▶ **Work instruction**:
Scan the listing below for lines with the word "address". Report how many there are, as a number alone.

○ ○ ○ ○ ○

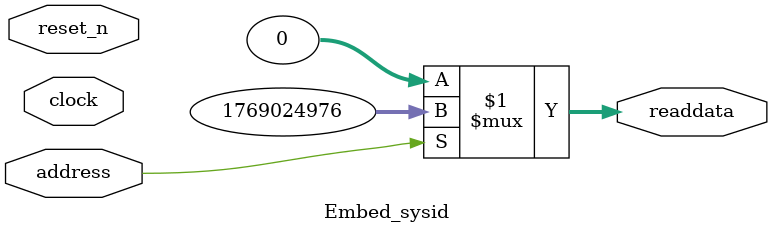
<source format=v>



// synthesis translate_off
`timescale 1ns / 1ps
// synthesis translate_on

// turn off superfluous verilog processor warnings 
// altera message_level Level1 
// altera message_off 10034 10035 10036 10037 10230 10240 10030 

module Embed_sysid (
               // inputs:
                address,
                clock,
                reset_n,

               // outputs:
                readdata
             )
;

  output  [ 31: 0] readdata;
  input            address;
  input            clock;
  input            reset_n;

  wire    [ 31: 0] readdata;
  //control_slave, which is an e_avalon_slave
  assign readdata = address ? 1769024976 : 0;

endmodule



</source>
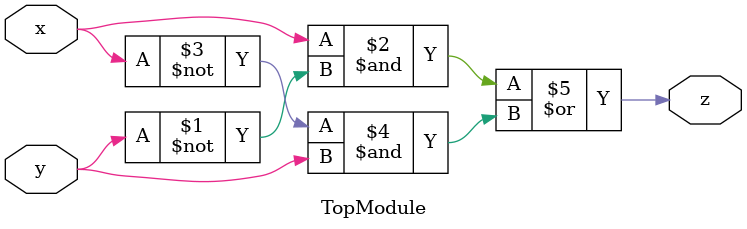
<source format=sv>

module TopModule (
  input x,
  input y,
  output z
);
assign z = (x & ~y) | (~x & y);
endmodule

</source>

○ ○ ○ ○ ○

▶ **Written reply**:
3